[INSTRUCTIONS TO FOLLOW] Count the lines in the records below that contain the string "videos". Reply with the number alone.

START STUDY MATERIAL

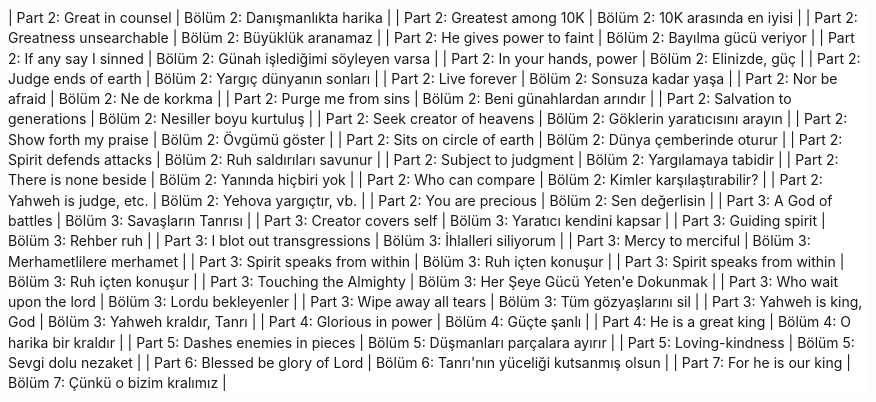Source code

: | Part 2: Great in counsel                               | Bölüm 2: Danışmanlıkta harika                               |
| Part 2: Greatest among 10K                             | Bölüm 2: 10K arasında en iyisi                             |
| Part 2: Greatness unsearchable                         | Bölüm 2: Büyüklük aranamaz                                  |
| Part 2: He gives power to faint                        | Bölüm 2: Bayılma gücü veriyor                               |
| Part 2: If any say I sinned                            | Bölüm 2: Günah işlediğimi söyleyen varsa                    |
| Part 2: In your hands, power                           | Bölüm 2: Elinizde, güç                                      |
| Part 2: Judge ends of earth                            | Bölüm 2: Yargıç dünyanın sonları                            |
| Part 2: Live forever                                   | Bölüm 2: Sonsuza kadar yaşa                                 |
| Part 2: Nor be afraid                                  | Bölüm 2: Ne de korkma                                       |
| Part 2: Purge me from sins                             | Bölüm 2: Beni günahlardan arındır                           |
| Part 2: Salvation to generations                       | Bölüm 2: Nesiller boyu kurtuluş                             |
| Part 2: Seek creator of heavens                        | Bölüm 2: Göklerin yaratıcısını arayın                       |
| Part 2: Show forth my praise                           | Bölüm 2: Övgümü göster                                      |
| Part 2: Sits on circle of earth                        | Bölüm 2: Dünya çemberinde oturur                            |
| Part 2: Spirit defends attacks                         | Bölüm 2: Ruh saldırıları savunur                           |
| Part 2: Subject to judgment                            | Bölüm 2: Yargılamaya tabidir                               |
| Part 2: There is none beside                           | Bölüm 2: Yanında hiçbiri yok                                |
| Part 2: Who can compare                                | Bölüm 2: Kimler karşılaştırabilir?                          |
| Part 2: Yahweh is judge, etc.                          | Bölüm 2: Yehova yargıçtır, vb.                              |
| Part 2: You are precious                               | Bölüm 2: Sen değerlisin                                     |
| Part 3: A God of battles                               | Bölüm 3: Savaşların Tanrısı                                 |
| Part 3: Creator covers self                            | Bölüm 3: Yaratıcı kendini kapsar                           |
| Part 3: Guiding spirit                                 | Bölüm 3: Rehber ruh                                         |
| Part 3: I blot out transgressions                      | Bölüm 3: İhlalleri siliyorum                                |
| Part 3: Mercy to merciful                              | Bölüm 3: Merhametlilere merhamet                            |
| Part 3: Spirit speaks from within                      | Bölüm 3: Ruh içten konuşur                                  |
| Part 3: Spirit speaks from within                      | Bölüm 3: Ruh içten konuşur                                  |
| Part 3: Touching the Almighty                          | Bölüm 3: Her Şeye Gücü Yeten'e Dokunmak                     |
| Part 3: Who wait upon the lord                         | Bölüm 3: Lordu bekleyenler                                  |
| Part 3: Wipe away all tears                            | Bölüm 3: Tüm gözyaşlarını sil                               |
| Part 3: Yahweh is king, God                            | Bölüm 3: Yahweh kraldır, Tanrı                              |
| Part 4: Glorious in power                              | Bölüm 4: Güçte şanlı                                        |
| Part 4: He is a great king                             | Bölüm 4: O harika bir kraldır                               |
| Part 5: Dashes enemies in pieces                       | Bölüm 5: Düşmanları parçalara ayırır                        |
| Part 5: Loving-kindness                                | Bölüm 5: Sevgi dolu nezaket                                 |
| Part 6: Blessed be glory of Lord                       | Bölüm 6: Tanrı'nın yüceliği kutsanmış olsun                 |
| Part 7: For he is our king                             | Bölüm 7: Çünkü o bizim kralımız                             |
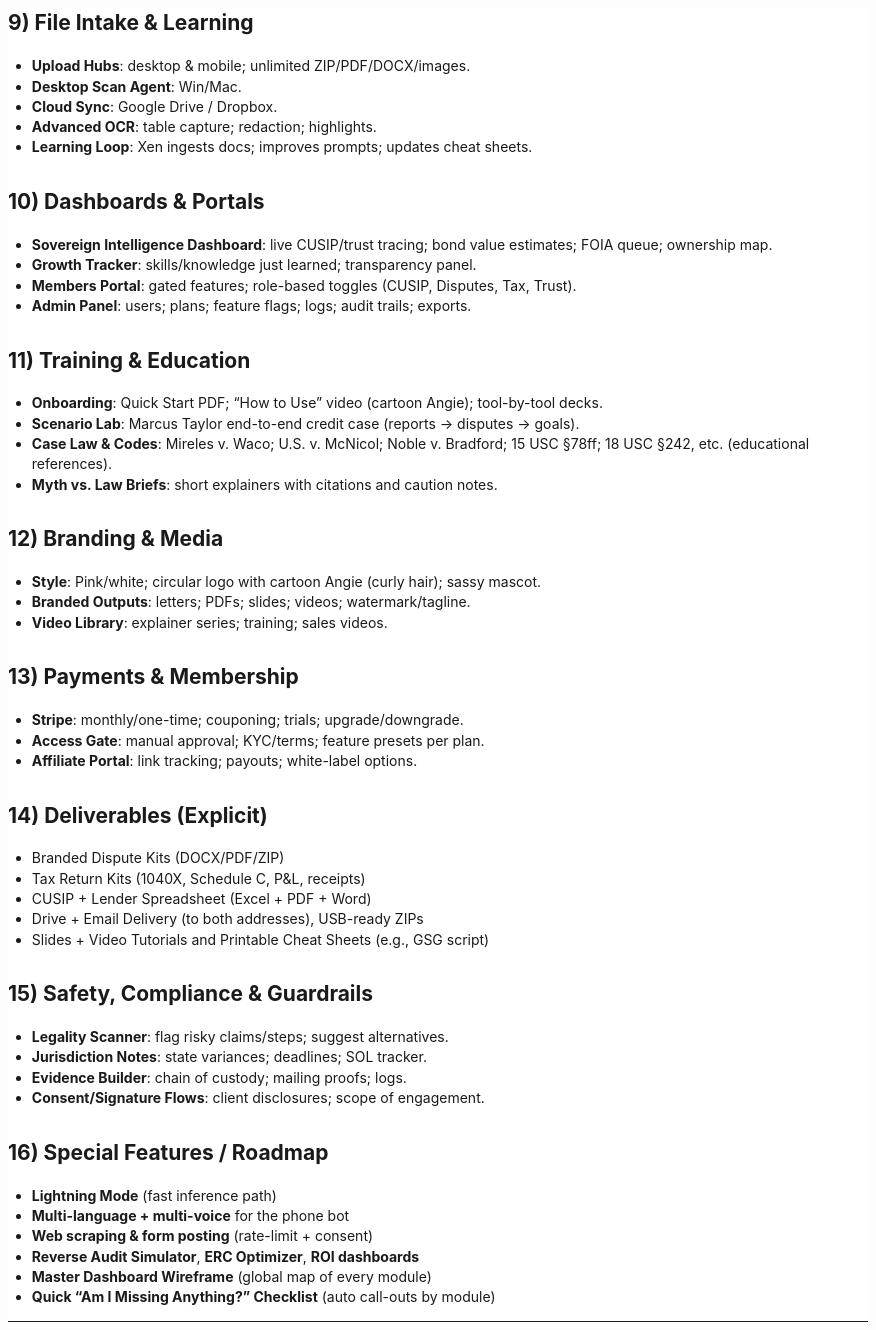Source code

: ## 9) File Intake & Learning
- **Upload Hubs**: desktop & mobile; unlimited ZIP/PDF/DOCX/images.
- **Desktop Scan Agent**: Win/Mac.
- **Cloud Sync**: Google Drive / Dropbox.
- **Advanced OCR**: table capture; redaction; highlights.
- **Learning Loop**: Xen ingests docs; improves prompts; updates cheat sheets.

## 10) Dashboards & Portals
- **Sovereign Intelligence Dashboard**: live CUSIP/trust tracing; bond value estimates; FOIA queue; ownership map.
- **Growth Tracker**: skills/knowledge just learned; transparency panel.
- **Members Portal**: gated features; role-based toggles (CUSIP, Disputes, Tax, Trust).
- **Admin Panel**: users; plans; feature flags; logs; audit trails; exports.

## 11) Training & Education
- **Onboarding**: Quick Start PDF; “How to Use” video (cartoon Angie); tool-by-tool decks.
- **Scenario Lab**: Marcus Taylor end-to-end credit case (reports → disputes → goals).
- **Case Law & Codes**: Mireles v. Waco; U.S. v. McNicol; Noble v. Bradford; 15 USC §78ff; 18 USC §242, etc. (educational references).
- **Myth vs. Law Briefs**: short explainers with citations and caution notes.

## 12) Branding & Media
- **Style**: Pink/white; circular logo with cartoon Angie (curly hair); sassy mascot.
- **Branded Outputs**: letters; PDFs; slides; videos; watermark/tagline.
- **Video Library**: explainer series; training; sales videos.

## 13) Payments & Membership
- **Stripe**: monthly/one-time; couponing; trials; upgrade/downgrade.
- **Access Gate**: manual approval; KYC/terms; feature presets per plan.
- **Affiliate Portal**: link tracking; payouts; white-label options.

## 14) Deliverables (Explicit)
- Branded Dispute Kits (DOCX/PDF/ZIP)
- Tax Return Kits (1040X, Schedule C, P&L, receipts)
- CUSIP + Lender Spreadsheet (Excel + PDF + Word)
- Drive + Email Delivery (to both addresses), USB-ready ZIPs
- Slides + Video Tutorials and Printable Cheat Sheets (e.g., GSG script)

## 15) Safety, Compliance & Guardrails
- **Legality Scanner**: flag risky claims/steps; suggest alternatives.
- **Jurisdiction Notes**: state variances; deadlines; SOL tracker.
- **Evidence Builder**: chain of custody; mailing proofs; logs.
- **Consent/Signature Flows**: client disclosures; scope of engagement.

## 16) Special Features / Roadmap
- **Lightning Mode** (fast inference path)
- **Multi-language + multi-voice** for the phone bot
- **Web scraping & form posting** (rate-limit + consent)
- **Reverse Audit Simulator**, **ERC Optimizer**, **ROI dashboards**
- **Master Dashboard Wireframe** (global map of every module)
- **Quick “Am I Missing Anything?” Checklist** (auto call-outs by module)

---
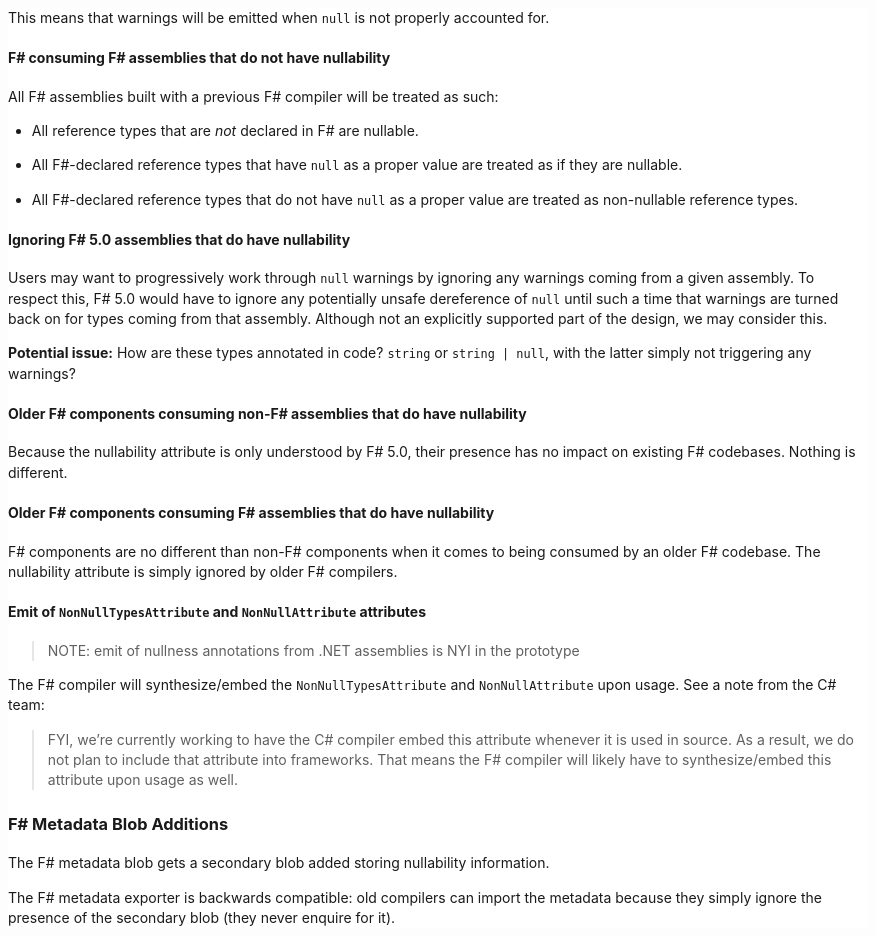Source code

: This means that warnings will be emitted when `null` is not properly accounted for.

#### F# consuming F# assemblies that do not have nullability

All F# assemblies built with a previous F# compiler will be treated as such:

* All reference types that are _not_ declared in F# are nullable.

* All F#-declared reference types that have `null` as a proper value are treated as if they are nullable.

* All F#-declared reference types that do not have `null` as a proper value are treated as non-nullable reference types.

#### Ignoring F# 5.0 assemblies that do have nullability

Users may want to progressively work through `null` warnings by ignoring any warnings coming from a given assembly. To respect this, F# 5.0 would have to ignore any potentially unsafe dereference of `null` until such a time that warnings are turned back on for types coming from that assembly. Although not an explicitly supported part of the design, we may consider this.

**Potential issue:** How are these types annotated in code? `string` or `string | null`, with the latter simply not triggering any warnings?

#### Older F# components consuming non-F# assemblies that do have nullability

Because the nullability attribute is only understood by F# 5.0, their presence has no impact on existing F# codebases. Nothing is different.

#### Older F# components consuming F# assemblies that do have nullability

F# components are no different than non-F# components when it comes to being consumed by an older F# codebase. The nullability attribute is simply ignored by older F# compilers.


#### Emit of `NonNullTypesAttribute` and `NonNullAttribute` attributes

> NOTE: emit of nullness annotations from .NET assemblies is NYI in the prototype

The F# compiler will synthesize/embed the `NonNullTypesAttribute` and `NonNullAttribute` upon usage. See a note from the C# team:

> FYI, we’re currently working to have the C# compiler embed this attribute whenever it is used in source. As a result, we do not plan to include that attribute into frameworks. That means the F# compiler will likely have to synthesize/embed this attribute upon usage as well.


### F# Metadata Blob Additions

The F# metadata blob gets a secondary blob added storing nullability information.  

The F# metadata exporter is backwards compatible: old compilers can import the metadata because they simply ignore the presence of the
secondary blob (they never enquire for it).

END STUDY MATERIAL

[RESPONSE TO THE TASK] 2